_What to produce:_
Which lines in the listing below contain the word "Design"? Select each of those lines and copy it out in full.
Listed records below:
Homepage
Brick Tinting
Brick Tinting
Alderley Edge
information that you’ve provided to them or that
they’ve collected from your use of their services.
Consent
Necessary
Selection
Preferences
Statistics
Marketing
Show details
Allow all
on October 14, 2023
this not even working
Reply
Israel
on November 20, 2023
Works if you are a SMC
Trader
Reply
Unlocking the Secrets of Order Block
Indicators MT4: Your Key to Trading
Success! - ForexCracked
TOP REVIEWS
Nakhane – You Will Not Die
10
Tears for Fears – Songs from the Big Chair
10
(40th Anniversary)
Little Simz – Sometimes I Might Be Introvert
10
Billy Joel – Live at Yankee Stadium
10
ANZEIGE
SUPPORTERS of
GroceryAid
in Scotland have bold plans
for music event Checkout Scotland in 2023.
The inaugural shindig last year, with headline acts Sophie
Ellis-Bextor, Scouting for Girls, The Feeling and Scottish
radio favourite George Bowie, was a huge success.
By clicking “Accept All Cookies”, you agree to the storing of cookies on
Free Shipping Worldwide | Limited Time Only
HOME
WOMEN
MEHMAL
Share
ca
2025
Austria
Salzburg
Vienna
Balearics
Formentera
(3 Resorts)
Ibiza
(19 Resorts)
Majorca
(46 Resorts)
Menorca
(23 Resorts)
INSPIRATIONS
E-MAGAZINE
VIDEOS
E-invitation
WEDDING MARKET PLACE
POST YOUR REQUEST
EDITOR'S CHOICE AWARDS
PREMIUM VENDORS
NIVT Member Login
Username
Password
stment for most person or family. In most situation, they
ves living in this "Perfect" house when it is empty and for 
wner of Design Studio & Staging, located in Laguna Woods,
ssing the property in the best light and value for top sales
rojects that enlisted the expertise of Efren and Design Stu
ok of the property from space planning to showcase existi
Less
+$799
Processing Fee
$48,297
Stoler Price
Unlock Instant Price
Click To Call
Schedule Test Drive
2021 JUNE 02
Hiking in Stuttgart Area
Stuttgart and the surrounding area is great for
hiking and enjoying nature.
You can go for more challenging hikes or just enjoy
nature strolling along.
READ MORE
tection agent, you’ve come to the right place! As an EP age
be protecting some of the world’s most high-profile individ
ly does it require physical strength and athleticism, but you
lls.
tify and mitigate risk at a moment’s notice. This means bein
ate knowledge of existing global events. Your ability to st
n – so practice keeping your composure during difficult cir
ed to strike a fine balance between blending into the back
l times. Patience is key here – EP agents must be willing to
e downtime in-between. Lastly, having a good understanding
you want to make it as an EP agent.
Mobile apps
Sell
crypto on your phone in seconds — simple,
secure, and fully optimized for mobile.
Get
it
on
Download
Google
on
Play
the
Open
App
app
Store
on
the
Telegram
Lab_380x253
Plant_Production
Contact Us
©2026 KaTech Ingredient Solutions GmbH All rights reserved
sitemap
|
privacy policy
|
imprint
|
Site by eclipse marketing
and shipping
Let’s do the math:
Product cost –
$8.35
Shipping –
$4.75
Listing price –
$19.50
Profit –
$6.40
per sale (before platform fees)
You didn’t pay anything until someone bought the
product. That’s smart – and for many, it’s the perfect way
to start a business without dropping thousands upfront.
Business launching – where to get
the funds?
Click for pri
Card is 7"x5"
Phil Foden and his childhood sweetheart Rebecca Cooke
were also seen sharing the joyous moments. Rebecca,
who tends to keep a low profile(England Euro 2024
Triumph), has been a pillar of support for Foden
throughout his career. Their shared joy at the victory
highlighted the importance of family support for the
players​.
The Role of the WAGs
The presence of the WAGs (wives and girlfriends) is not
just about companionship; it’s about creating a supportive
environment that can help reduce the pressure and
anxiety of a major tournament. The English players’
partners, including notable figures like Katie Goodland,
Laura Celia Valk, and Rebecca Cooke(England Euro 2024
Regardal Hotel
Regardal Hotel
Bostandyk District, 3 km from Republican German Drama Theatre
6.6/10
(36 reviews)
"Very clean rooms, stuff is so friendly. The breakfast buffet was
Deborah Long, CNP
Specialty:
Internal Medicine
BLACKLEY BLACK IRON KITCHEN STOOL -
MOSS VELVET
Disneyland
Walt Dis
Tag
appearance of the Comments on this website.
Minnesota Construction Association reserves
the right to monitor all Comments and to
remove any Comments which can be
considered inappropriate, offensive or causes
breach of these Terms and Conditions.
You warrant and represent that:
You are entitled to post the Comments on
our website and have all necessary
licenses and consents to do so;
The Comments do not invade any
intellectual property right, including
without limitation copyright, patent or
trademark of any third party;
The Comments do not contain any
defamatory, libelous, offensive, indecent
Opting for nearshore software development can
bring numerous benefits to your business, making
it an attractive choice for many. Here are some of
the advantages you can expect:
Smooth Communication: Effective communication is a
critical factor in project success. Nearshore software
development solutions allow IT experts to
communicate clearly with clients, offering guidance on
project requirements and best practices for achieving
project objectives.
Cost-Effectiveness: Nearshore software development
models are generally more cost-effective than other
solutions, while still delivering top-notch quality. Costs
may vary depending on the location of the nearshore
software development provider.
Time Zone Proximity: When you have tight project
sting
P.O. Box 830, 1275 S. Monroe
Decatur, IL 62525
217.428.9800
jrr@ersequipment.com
End of Listed records.
_Written answer:_
wner of Design Studio & Staging, located in Laguna Woods,
rojects that enlisted the expertise of Efren and Design Stu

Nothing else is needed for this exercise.